Most of us would admit that our work comprises a complex bundle of interconnected problems. Each day we attack the particular problems in front of us (or the problems that pop up or pop into our workspace). And each day, we’re aware that there are more problems than we can actually solve.
As Russell Ackoff describes it (and as I’ve quoted before):
Managers are not confronted with problems that are independent of each other, but with dynamic situations that consist of complex systems of changing problems that interact with each other. I call such situations messes.
Amidst this muddle, it’s easy (and often necessary) to sort the problems by how visible, immediate, or persistent they are. Or to sort them through the lens of your particular skillset or role in the organization – if your job is to be the hammer, you may prioritize the nails.
Which is why it is so important to define a “dominant problem” in individual and collective work. The dominant problem is the primary purpose or challenge you seek to advance or address. It’s the problem you hope to look back upon in some distant future, and know that you’ve made good progress, and that you haven’t sacrificed its solution in the process of solving other problems.
This may sound like a mash-up of mission and values, but both of those can be framed vaguely and understood differently by members of your team. The dominant problem is the essential, actionable, discernable issue that trumps all others (even though its resolution is dependent upon many other problems) .
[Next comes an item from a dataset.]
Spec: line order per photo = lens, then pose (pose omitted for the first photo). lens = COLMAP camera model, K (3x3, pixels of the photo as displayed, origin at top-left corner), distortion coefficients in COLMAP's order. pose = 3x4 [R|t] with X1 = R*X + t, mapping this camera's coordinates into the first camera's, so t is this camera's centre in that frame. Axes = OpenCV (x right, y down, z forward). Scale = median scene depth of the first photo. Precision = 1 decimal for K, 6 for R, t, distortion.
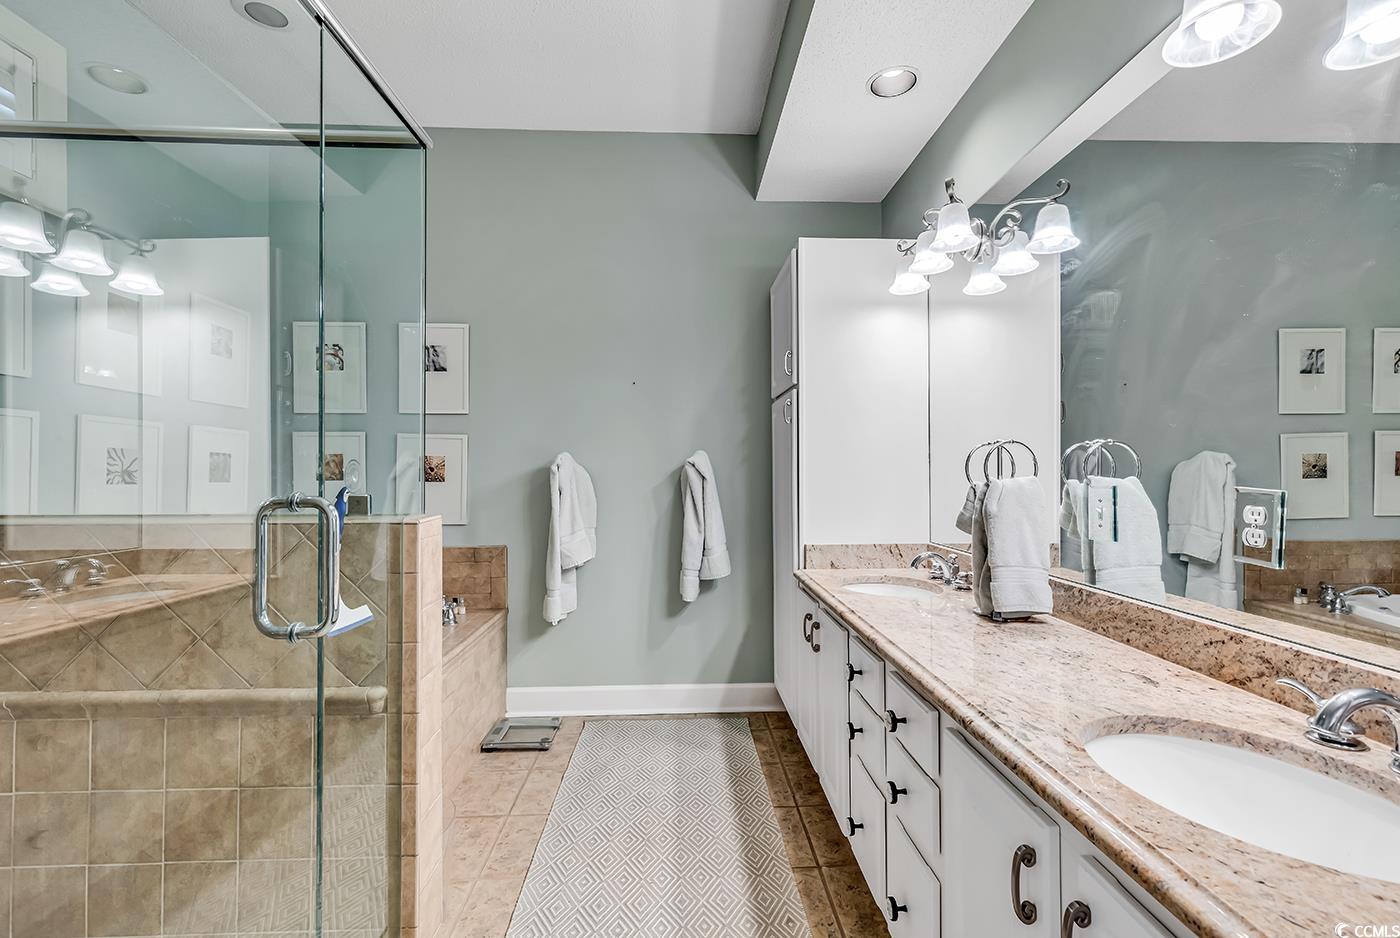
lens RADIAL K [[632.3, 0, 697.9], [0, 632.3, 453.9], [0, 0, 1]] dist [0.010079, 0.000416]
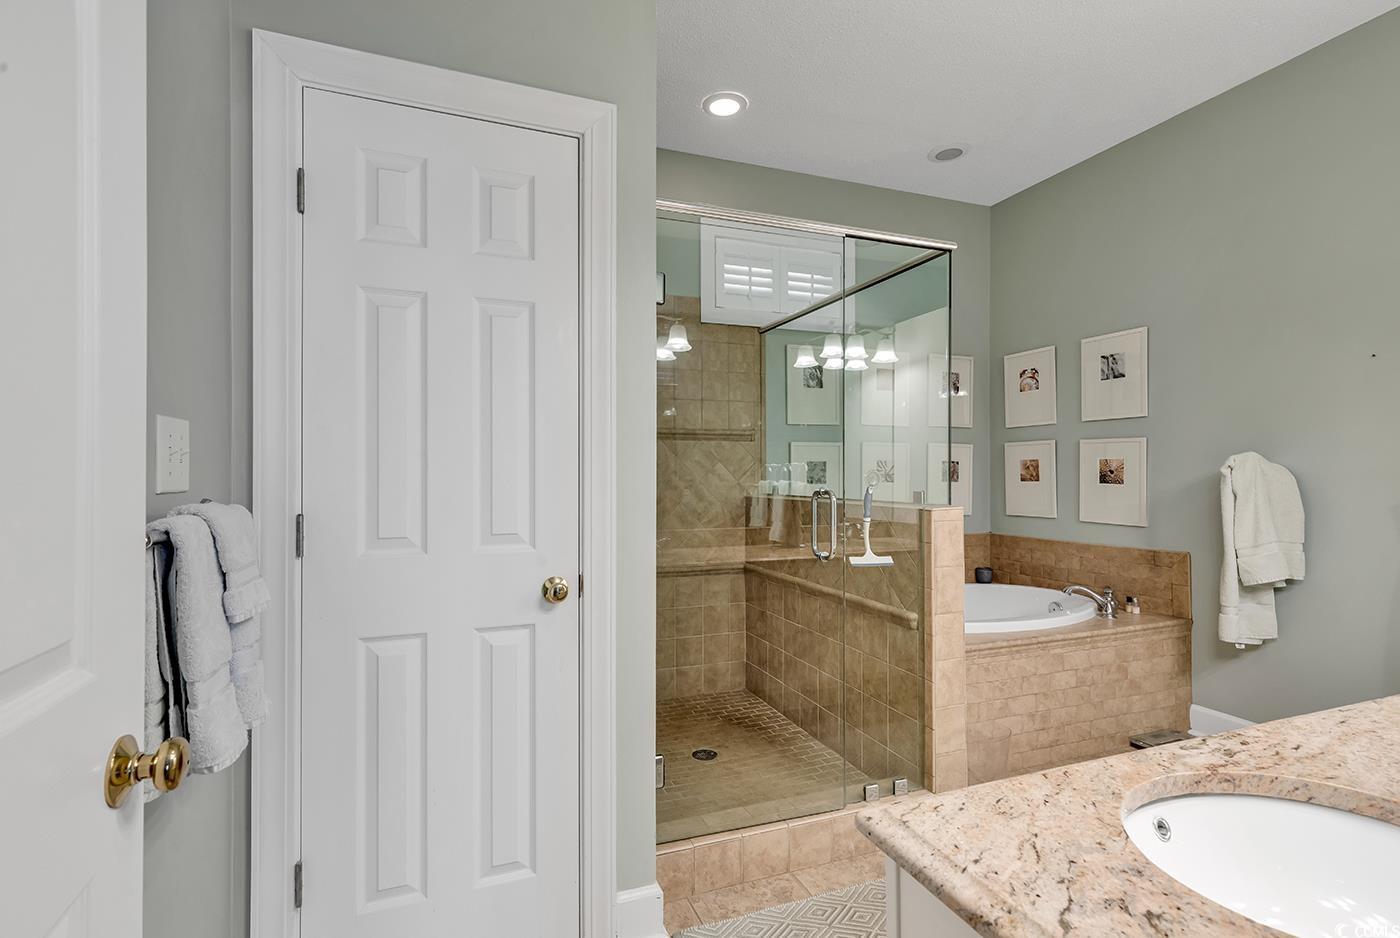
lens RADIAL K [[632.3, 0, 695.0], [0, 632.3, 473.7], [0, 0, 1]] dist [0.010079, 0.000416]
pose [[0.335886, -0.001364, -0.941902, 0.406992], [0.026951, 0.999603, 0.008163, -0.000766], [0.941517, -0.028127, 0.335790, -0.009647]]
Imagine that your collective is committed to fostering new works of theater, for example. Your dominant problem is to get new works into the world. There are many problems that confound that dominant problem, but they are sub-dominant. For example, your marketing director may perceive audience development and earned income as a dominant problem. Your financial manager may prioritize compliance or net income. Your production team may obsess over build schedules and materials budgets.
All of these are essential problems that serve the dominant problem. And all of them are interconnected in ways that will drive you mad.
But if you and your team haven’t defined, out loud and often, your shared commitment to a dominant problem, you may find yourself distracted by the mess rather than delivering on the mission.